- _EXERCISE GOAL_
Exclude all pictures, then restate the entries below word for word.

- _Saved data entries_
..........
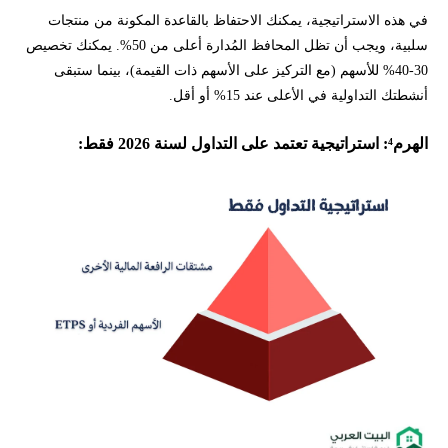
في هذه الاستراتيجية، يمكنك الاحتفاظ بالقاعدة المكونة من منتجات
سلبية، ويجب أن تظل المحافظ المُدارة أعلى من 50%. يمكنك تخصيص
30-40% للأسهم (مع التركيز على الأسهم ذات القيمة)، بينما ستبقى
أنشطتك التداولية في الأعلى عند 15% أو أقل.
الهرم⁴: استراتيجية تعتمد على التداول لسنة 2026 فقط:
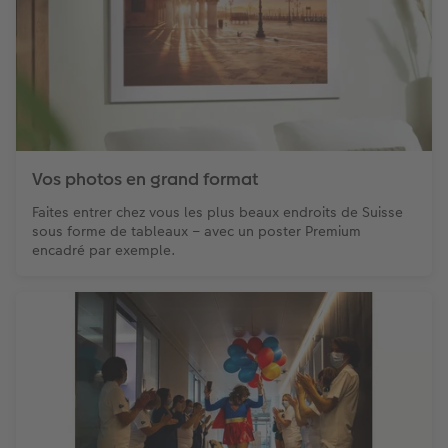
Vos photos en grand format
Faites entrer chez vous les plus beaux endroits de Suisse
sous forme de tableaux – avec un poster Premium
encadré par exemple.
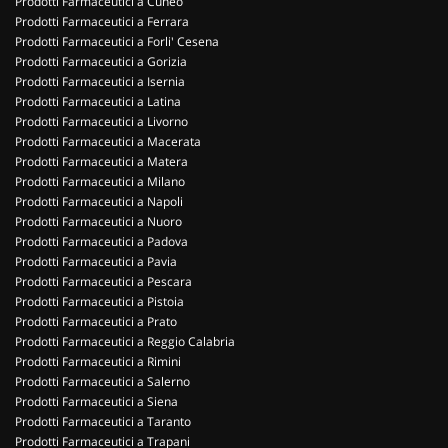
Prodotti Farmaceutici a Cuneo
Prodotti Farmaceutici a Ferrara
Prodotti Farmaceutici a Forli' Cesena
Prodotti Farmaceutici a Gorizia
Prodotti Farmaceutici a Isernia
Prodotti Farmaceutici a Latina
Prodotti Farmaceutici a Livorno
Prodotti Farmaceutici a Macerata
Prodotti Farmaceutici a Matera
Prodotti Farmaceutici a Milano
Prodotti Farmaceutici a Napoli
Prodotti Farmaceutici a Nuoro
Prodotti Farmaceutici a Padova
Prodotti Farmaceutici a Pavia
Prodotti Farmaceutici a Pescara
Prodotti Farmaceutici a Pistoia
Prodotti Farmaceutici a Prato
Prodotti Farmaceutici a Reggio Calabria
Prodotti Farmaceutici a Rimini
Prodotti Farmaceutici a Salerno
Prodotti Farmaceutici a Siena
Prodotti Farmaceutici a Taranto
Prodotti Farmaceutici a Trapani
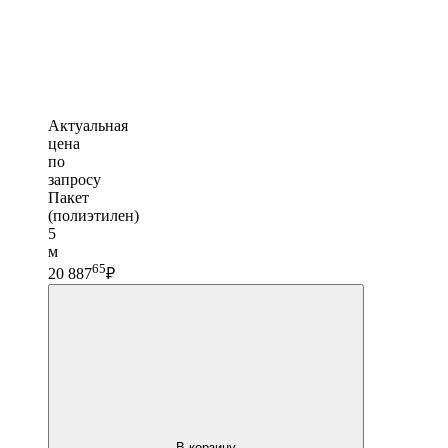
Актуальная
цена
по
запросу
Пакет
(полиэтилен)
5
м
65
20 887
₽
В корзину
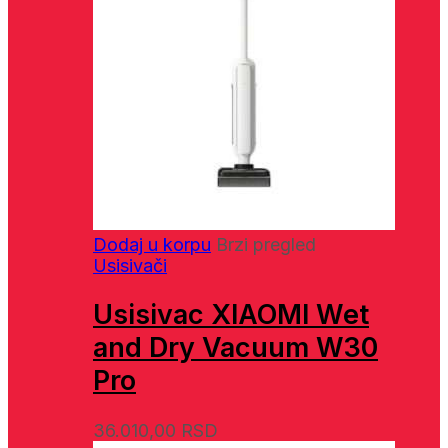
Dodaj u korpu
Brzi pregled
Usisivači
Usisivac XIAOMI Wet
and Dry Vacuum W30
Pro
36.010,00
RSD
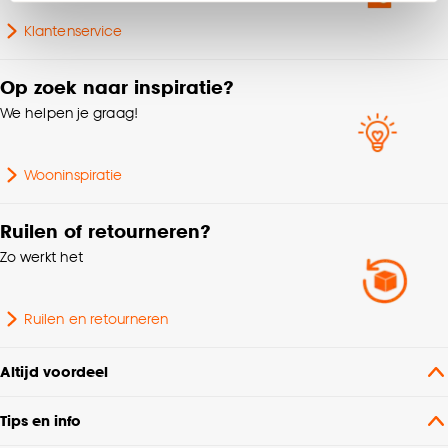
Klik op ‘Ja, alles toestaan’ om gebruik te maken
Klantenservice
van alle cookies, of klik op ‘weigeren’ om alleen de
noodzakelijke cookies te accepteren. Je kunt er ook
Op zoek naar inspiratie?
voor kiezen om bepaalde cookies wel of niet te
accepteren door op ‘Cookies aanpassen’ te
We helpen je graag!
klikken.
Wooninspiratie
Goed om te weten is dat je deze keuze altijd nog
kan aanpassen, bekijk hiervoor onze
Ruilen of retourneren?
cookieverklaring
.
Zo werkt het
Ruilen en retourneren
Altijd voordeel
Tips en info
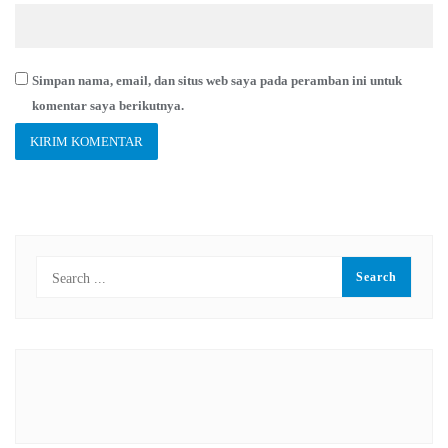
Simpan nama, email, dan situs web saya pada peramban ini untuk
komentar saya berikutnya.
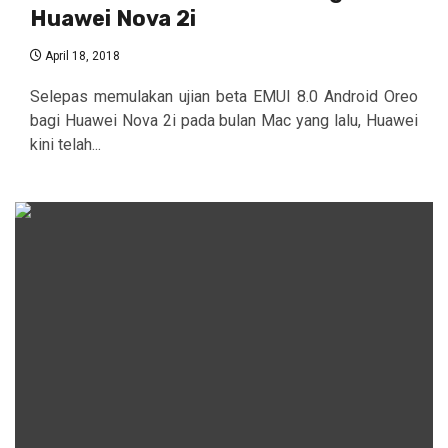
Huawei Nova 2i
April 18, 2018
Selepas memulakan ujian beta EMUI 8.0 Android Oreo
bagi Huawei Nova 2i pada bulan Mac yang lalu, Huawei
kini telah...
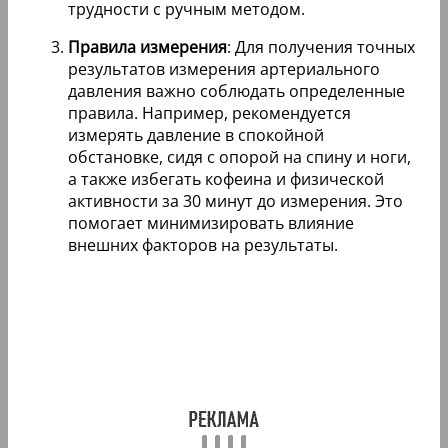
трудности с ручным методом.
Правила измерения
: Для получения точных
результатов измерения артериального
давления важно соблюдать определенные
правила. Например, рекомендуется
измерять давление в спокойной
обстановке, сидя с опорой на спину и ноги,
а также избегать кофеина и физической
активности за 30 минут до измерения. Это
помогает минимизировать влияние
внешних факторов на результаты.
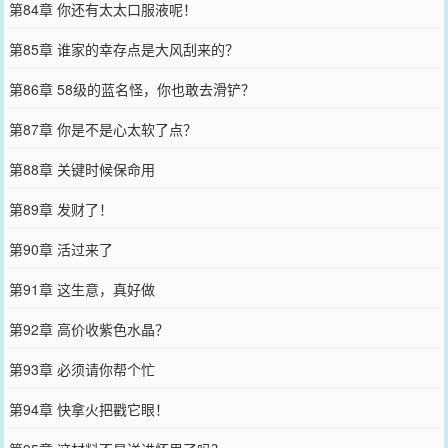
第84章 你还有太太口服液呢！
第85章 谁家的幸存点是大风刮来的？
第86章 58级的蓝名怪，你也敢去滑铲？
第87章 你是不是心太软了点？
第88章 关键时候保命用
第89章 发财了！
第90章 活过来了
第91章 这生意，真好做
第92章 高价收紫色水晶？
第93章 必须请你帮个忙
第94章 快拿火把戳它眼！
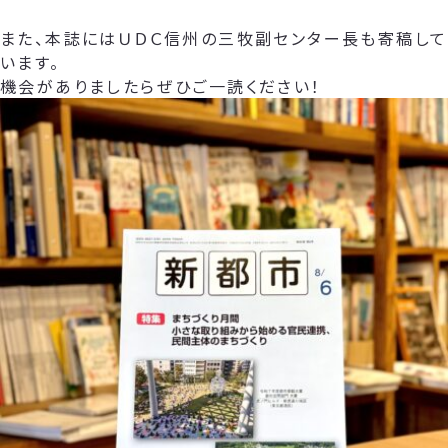
また、本誌にはＵＤＣ信州の三牧副センター長も寄稿して
います。
機会がありましたらぜひご一読ください！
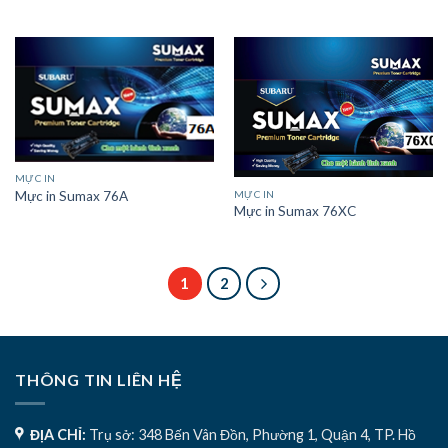
MỰC IN
MỰC IN
Mực in Sumax 76A
Mực in Sumax 76XC
1
2
THÔNG TIN LIÊN HỆ
ĐỊA CHỈ:
Trụ sở: 348 Bến Vân Đồn, Phường 1, Quận 4, TP. Hồ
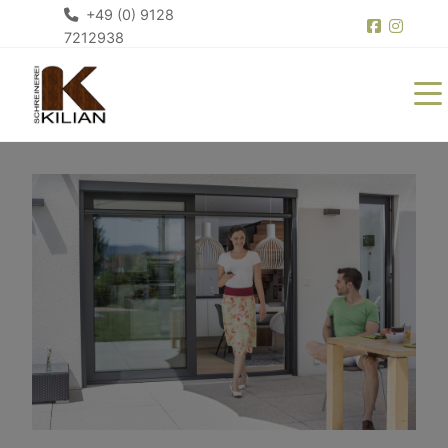
+49 (0) 9128
7212938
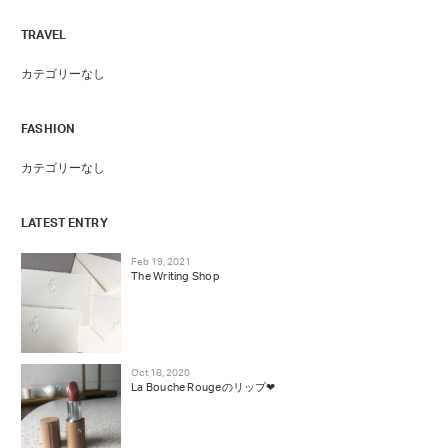
TRAVEL
カテゴリーなし
FASHION
カテゴリーなし
LATEST ENTRY
Feb 19, 2021
The Writing Shop
Oct 18, 2020
La Bouche Rougeのリップ❤︎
..........
- _RESULT OF THIS EXERCISE_
في هذه الاستراتيجية، يمكنك الاحتفاظ بالقاعدة المكونة من منتجات
سلبية، ويجب أن تظل المحافظ المُدارة أعلى من 50%. يمكنك تخصيص
30-40% للأسهم (مع التركيز على الأسهم ذات القيمة)، بينما ستبقى
أنشطتك التداولية في الأعلى عند 15% أو أقل.
الهرم⁴: استراتيجية تعتمد على التداول لسنة 2026 فقط:
Vos photos en grand format
Faites entrer chez vous les plus beaux endroits de Suisse
sous forme de tableaux – avec un poster Premium
encadré par exemple.
Prodotti Farmaceutici a Cuneo
Prodotti Farmaceutici a Ferrara
Prodotti Farmaceutici a Forli' Cesena
Prodotti Farmaceutici a Gorizia
Prodotti Farmaceutici a Isernia
Prodotti Farmaceutici a Latina
Prodotti Farmaceutici a Livorno
Prodotti Farmaceutici a Macerata
Prodotti Farmaceutici a Matera
Prodotti Farmaceutici a Milano
Prodotti Farmaceutici a Napoli
Prodotti Farmaceutici a Nuoro
Prodotti Farmaceutici a Padova
Prodotti Farmaceutici a Pavia
Prodotti Farmaceutici a Pescara
Prodotti Farmaceutici a Pistoia
Prodotti Farmaceutici a Prato
Prodotti Farmaceutici a Reggio Calabria
Prodotti Farmaceutici a Rimini
Prodotti Farmaceutici a Salerno
Prodotti Farmaceutici a Siena
Prodotti Farmaceutici a Taranto
Prodotti Farmaceutici a Trapani
Актуальная
цена
по
запросу
Пакет
(полиэтилен)
5
м
65
20 887
₽
В корзину
Dodaj u korpu
Brzi pregled
Usisivači
Usisivac XIAOMI Wet
and Dry Vacuum W30
Pro
36.010,00
RSD
Klik op ‘Ja, alles toestaan’ om gebruik te maken
Klantenservice
van alle cookies, of klik op ‘weigeren’ om alleen de
noodzakelijke cookies te accepteren. Je kunt er ook
Op zoek naar inspiratie?
voor kiezen om bepaalde cookies wel of niet te
accepteren door op ‘Cookies aanpassen’ te
We helpen je graag!
klikken.
Wooninspiratie
Goed om te weten is dat je deze keuze altijd nog
kan aanpassen, bekijk hiervoor onze
Ruilen of retourneren?
cookieverklaring
.
Zo werkt het
Ruilen en retourneren
Altijd voordeel
Tips en info
Simpan nama, email, dan situs web saya pada peramban ini untuk
komentar saya berikutnya.
Huawei Nova 2i
April 18, 2018
Selepas memulakan ujian beta EMUI 8.0 Android Oreo
bagi Huawei Nova 2i pada bulan Mac yang lalu, Huawei
kini telah...
трудности с ручным методом.
Правила измерения
: Для получения точных
результатов измерения артериального
давления важно соблюдать определенные
правила. Например, рекомендуется
измерять давление в спокойной
обстановке, сидя с опорой на спину и ноги,
а также избегать кофеина и физической
активности за 30 минут до измерения. Это
помогает минимизировать влияние
внешних факторов на результаты.
第84章 你还有太太口服液呢！
第85章 谁家的幸存点是大风刮来的？
第86章 58级的蓝名怪，你也敢去滑铲？
第87章 你是不是心太软了点？
第88章 关键时候保命用
第89章 发财了！
第90章 活过来了
第91章 这生意，真好做
第92章 高价收紫色水晶？
第93章 必须请你帮个忙
第94章 快拿火把戳它眼！
また、本誌にはＵＤＣ信州の三牧副センター長も寄稿して
います。
機会がありましたらぜひご一読ください！
MỰC IN
MỰC IN
Mực in Sumax 76A
Mực in Sumax 76XC
1
2
THÔNG TIN LIÊN HỆ
ĐỊA CHỈ:
Trụ sở: 348 Bến Vân Đồn, Phường 1, Quận 4, TP. Hồ
+49 (0) 9128
7212938
TRAVEL
カテゴリーなし
FASHION
カテゴリーなし
LATEST ENTRY
Feb 19, 2021
The Writing Shop
Oct 18, 2020
La Bouche Rougeのリップ❤︎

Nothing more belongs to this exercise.